Corporation Income Tax.

(See correction T. D. 2161, page 2.)

T. D. 2005 not applicable to returns made for 1909 to 1912, inclusive, if values of securities were treated in returns for that period in accordance with regulations then in force, in which case no reopening or readjustment of securities account will be required.

Reference is made to T. D. 2005, which holds, in effect, that neither increase nor shrinkage in the book value of securities due to market fluctuations or otherwise is to be taken into account in making returns of annual net income as required by section 2, act of October 3, 1913.

Numerous inquiries have been made as to whether or not the terms of this Treasury decision are applicable to returns made under the special excise tax law. (Sec. 38, act of Aug. 5, 1909.)

Relative to this, it is held that if returns made for the years 1909 to 1913, inclusive, were made strictly in accord with the regulations then in force-that is, if the increase in the book values of securities was returned as income and the shrinkage was deducted from gross income, as the regulations then required and permitted-no readjustment of the income in so far as it is affected by the adjusted values of securities need now be made. The return as to this item will be accepted as correct and final where the adjustment was made in the ordinary course of business and without reference to the special excise tax on corporations.

In all such cases wherein the book values of the securities were taken into account in making returns for the years 1909 to 1912, inclusive, if such securities have been, or shall be hereafter, sold or otherwise disposed of, the gain or loss resulting from such sale or disposal will be determined upon the basis of the difference between the last adjusted value

subsequent to January 1, 1909, taken into account in making the return and the amount realized for the securities when disposed of, and in this event no prorating will be required or permitted.

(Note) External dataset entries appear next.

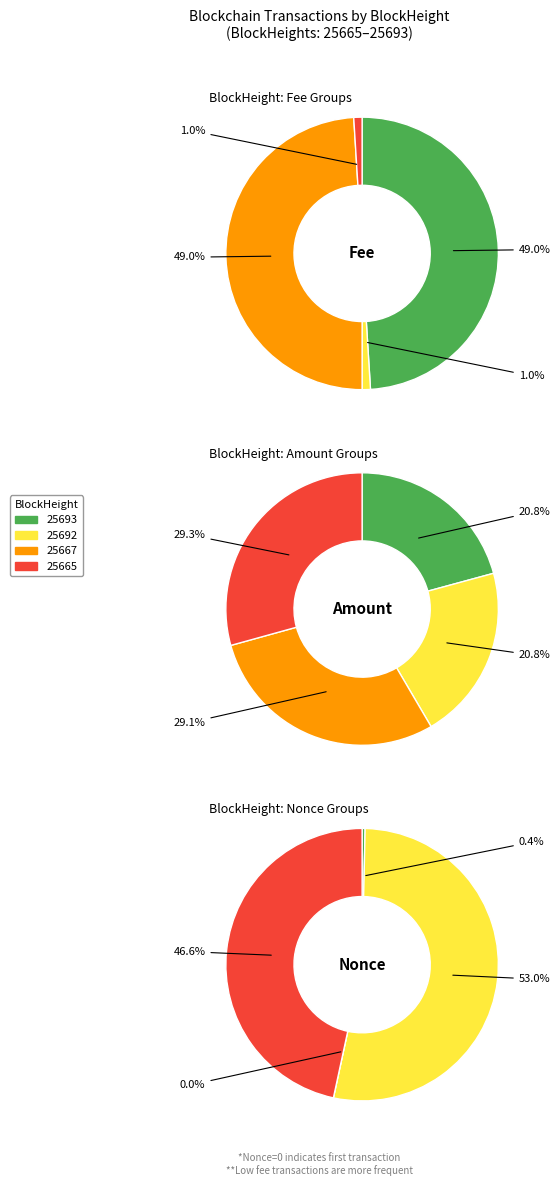

Count the number of slices in the pie.

4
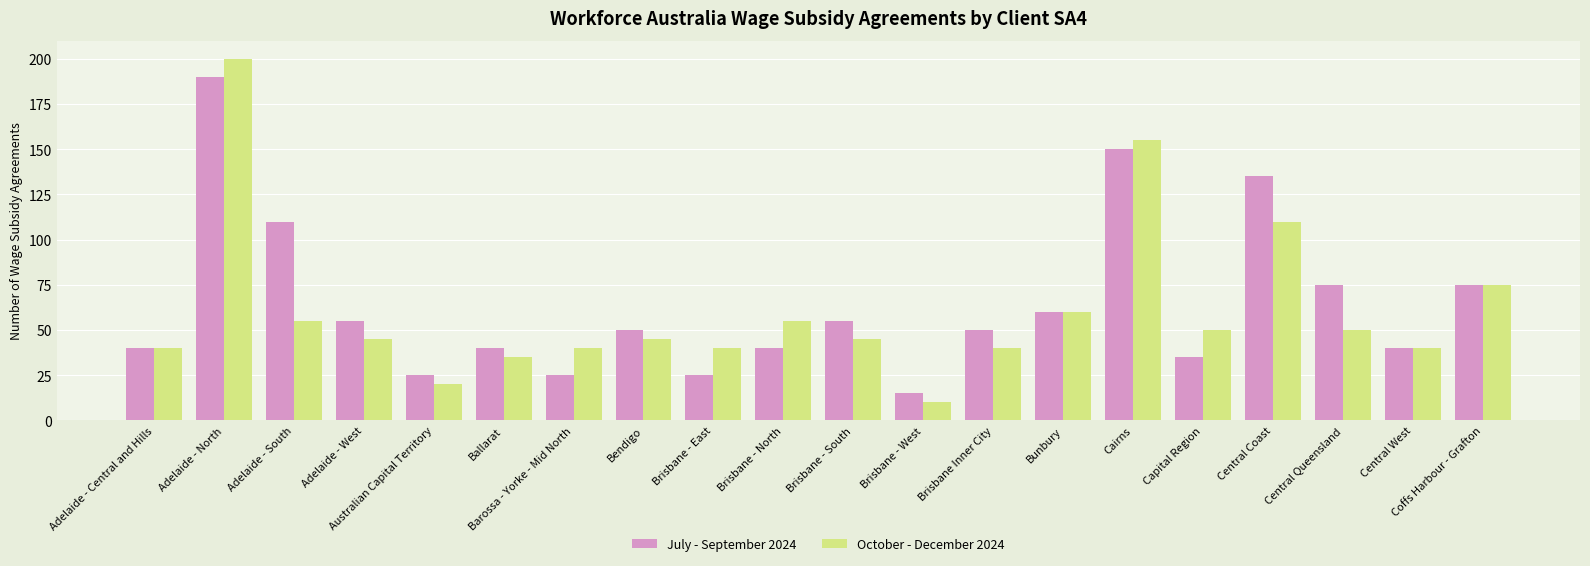

How many bars are there in total?

40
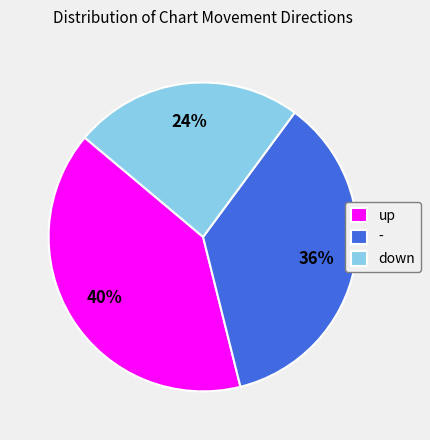

Rank the categories by value from lowest to highest.

down, -, up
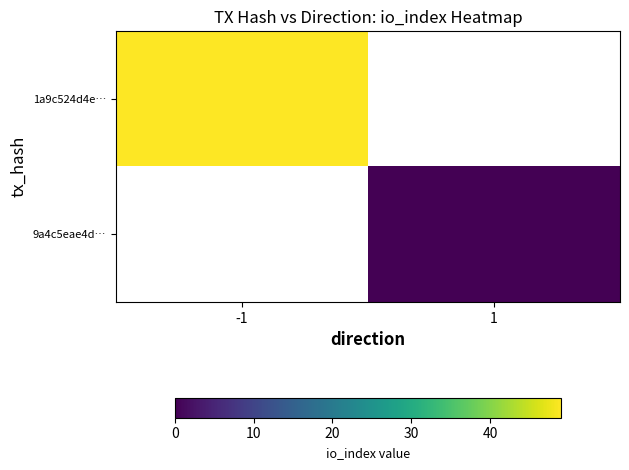

Rank the series by their maximum value, from highest to lowest.

1a9c524d4e…, 9a4c5eae4d…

If for the purpose of the special excise tax no adjustment of the value of securities acquired prior to January 1, 1909, had been made or taken into either side of the account in the return of annual net income subsequent to January 1, 1909, the gain or loss will be determined in accordance with the rule set out in T. D. 2005; that is, the gain or loss will be determined on the basis of the difference between the actual cost and selling price and prorated according to the number of years the securities were held.

Therefore, if, in the examination of the books of corporations, examining officers find that the securities account was treated in the returns for the years 1909 to 1912, inclusive, in accordance with the regulations then in force, no reopening or readjustment of this account will be required. In such case, as to this item, the returns will be considered final and correct, the gain or loss resulting from the disposal thereafter of such securities to be determined in accordance with the instructions herein before given.

(T. D. 2131.)

Use of Form 1008, revised, for claiming refundment of normal tax withheld in excess of total tax liability.

There follows a synopsis of the requirements in the use of Form 1008, revised, and the relation between that form and Form 1040, revised.

1. A person who has had income tax withheld from his income during the year 1914 in excess of his total liability for the normal tax should file Form 1008, revised, with either the withholding agent or the collector of internal revenue with whom the withholding agent's return is required to be filed, as he may elect. The withholding agent is required by T. D.